MIT’s Computer Science and Artificial Intelligence Lab (CSAIL) has come up with a solution to reduce the video buffering problem that plagues online streaming despite the advances in internet bandwidth. Titled Pensieve, the system takes an AI-based approach towards delivering video by compressing it on the fly using a complex system of neural networks.

The process can be glimpsed at in the below video uploaded on the lab’s official YouTube channel. Unlike compression methods employed by, say YouTube and now other streaming sites which downgrade or upgrade the quality of the video after examining the internet to ensure the video keeps playing, Pensieve’s neural network uses past performance and tries to predict what quality could be required in the video frames ahead. It employs a neural network for the task that keeps feeding in data on the basis of which it decides the algorithm to be used for compressing and delivering the video on the fly, altering the video quality over time to achieve a smoother playback. MIT explains that Pensieve can be targeted to focus on speed, quality or a mix of both.

The research is available on a paper co-authored by Hongzi Mao, Ravi Netravali and Mohammad Alizadeh. In the paper, the trio explain that where Pensieve differs from traditional state-of-the-art methods is that the latter employ static algorithms that change the video quality over fixed points. For instance, in the case of YouTube, the video is generally encoded in certain pre-defined quality points: 144p, 240p, 360p, 480p, 720p and 1080p (with support for up to 2160p in case of 4K videos) and the algorithm keeps switching between these qualities depending upon the internet connection. With Pensieve though, the algorithm is subject to change based on factors like the amount of activity in the video and how prior frames have played out. The result, the paper quotes, is an impressive 12 to 25 percent improvement in Quality of Experience (QoE) over current algorithms.

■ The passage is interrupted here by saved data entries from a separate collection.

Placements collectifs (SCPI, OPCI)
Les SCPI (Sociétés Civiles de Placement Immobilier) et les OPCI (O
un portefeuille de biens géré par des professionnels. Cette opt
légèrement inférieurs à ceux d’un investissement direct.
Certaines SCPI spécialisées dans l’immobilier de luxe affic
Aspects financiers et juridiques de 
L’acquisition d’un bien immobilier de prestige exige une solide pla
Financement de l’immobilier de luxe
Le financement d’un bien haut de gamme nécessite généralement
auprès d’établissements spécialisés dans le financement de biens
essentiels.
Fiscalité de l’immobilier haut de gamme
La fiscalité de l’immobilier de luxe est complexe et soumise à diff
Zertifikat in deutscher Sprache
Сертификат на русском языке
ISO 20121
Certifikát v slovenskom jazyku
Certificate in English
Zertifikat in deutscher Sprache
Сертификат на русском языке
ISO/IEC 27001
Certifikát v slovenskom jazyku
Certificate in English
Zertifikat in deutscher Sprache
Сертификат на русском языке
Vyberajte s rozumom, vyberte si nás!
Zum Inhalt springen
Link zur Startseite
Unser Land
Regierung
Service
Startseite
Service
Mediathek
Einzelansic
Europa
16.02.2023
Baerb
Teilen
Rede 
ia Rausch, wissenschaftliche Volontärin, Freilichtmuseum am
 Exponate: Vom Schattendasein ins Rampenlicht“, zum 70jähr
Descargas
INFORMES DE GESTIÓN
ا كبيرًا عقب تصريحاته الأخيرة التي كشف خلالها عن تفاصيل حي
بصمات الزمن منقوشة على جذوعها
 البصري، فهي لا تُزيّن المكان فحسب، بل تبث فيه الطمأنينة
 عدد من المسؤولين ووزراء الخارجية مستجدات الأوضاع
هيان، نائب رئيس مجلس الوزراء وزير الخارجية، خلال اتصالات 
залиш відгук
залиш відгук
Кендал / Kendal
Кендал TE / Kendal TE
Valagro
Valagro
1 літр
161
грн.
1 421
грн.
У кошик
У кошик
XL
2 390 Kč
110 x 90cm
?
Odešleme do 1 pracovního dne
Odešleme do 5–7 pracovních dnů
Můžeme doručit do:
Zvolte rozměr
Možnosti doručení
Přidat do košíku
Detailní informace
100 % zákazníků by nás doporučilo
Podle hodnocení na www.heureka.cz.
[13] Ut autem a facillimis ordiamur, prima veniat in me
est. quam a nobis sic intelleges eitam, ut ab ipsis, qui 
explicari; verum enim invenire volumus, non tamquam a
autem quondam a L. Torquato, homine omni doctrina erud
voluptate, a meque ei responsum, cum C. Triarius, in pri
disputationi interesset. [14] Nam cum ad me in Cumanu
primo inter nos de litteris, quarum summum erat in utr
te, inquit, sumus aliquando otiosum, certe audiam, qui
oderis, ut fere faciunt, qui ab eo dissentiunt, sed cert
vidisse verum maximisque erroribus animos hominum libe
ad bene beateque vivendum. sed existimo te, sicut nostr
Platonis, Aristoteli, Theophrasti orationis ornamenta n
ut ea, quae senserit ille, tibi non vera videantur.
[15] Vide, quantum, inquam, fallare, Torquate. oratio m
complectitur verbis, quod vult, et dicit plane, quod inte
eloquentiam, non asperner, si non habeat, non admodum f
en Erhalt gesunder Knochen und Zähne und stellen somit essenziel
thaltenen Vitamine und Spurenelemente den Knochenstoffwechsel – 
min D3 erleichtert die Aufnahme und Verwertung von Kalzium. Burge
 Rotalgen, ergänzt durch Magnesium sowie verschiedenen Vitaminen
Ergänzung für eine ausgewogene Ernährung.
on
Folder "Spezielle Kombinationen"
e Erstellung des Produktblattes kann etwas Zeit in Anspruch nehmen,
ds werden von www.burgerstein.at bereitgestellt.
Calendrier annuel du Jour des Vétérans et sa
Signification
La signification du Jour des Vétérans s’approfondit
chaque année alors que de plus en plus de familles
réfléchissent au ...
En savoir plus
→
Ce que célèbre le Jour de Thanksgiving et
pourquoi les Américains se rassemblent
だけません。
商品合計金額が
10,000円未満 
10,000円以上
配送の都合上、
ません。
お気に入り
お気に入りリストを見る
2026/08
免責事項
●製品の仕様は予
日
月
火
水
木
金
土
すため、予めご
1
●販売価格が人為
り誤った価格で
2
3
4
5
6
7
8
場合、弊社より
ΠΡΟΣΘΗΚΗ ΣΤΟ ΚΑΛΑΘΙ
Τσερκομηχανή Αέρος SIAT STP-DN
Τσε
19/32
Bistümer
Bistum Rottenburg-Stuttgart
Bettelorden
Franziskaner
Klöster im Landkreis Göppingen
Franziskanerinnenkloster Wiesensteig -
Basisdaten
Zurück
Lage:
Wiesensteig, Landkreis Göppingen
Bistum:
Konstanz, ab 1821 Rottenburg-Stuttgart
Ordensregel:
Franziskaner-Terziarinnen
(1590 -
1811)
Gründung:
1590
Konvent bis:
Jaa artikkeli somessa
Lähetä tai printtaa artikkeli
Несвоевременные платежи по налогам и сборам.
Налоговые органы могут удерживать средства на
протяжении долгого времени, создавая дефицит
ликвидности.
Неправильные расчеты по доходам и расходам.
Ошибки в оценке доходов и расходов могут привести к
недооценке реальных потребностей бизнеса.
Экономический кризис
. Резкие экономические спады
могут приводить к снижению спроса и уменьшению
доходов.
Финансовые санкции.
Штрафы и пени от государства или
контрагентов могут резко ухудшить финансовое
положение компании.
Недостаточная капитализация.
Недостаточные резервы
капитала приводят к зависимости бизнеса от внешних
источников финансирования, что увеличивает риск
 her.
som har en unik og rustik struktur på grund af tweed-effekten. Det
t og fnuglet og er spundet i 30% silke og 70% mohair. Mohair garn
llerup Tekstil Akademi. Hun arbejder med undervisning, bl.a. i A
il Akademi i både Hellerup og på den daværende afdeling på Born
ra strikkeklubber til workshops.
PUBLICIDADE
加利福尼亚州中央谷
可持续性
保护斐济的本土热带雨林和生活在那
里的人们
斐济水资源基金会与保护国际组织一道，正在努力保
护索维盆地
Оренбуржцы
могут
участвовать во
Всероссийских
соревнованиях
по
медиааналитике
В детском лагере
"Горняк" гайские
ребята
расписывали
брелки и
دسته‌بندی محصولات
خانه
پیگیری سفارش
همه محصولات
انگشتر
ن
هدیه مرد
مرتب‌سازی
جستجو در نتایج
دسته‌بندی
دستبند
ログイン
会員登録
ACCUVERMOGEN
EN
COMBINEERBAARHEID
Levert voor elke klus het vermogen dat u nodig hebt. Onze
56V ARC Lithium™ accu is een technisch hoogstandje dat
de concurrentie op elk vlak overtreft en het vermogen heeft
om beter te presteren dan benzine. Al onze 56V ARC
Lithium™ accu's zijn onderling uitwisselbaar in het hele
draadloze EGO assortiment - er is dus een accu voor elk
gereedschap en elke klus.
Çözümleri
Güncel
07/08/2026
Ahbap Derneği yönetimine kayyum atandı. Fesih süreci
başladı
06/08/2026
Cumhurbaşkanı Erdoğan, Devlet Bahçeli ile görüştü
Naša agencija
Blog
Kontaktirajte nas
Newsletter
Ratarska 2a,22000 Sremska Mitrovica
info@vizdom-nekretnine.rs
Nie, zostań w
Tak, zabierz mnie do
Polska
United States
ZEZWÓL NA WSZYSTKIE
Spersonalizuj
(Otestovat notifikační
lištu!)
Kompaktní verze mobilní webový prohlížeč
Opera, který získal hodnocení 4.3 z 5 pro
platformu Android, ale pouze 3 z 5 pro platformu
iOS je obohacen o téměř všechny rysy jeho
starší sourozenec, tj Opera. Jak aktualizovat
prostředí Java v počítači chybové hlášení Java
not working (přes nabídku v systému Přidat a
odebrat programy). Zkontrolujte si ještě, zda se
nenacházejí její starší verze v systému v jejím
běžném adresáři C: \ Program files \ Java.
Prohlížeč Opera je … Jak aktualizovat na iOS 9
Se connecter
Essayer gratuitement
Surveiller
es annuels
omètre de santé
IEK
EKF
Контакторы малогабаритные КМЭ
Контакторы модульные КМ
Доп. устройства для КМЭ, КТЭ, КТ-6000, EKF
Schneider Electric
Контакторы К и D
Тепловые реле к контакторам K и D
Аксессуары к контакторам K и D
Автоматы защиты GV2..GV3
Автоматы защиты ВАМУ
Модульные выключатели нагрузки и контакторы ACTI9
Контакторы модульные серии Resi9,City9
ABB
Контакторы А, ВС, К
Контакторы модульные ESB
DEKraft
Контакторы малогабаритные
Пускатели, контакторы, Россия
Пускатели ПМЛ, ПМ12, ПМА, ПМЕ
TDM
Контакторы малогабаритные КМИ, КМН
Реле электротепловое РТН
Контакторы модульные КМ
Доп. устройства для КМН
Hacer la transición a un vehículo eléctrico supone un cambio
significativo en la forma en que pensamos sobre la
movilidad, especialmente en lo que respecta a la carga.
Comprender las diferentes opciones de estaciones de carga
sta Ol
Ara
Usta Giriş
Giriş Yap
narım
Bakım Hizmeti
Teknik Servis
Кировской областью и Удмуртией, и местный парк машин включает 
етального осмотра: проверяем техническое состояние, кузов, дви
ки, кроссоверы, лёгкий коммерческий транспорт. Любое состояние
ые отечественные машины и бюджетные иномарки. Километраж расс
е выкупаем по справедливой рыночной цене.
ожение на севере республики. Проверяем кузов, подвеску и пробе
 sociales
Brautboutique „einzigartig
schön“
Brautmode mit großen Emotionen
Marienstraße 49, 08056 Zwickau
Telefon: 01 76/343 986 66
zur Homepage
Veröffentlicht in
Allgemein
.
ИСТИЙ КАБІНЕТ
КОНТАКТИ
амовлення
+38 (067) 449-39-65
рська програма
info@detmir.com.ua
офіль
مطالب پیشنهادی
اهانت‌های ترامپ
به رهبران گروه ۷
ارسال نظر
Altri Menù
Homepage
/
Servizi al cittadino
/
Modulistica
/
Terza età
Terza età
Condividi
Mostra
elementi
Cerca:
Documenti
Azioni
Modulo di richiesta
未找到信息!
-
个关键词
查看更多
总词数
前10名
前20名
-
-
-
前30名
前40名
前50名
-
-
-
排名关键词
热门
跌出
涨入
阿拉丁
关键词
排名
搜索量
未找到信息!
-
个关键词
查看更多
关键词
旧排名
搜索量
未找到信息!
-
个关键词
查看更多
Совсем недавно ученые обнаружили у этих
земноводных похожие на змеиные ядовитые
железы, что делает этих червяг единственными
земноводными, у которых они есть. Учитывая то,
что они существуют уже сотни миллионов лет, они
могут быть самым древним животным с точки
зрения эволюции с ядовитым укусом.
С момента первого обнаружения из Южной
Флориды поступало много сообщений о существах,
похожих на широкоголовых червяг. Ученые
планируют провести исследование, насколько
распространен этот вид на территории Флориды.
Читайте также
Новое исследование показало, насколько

The team has open-sourced their findings with the entire source-code written in python being available on GitHub. The team hopes that current streaming companies will adapt the concepts behind Pensieve and implement them in their streaming services. Looking at the current state of the streaming market, Google seems most likely to give it a shot with YouTube seeing how heavily invested the company is in AI, with CEO Sundar Pichai even pivoting and boldly declaring Google’s focus from a Mobile-First to an AI-First company back during Google IO. Also, with that level of compression, the change could certainly benefit developing markets where bandwidth is often found to be in acute shortage, which is again a market where Google is paying a lot of attention to.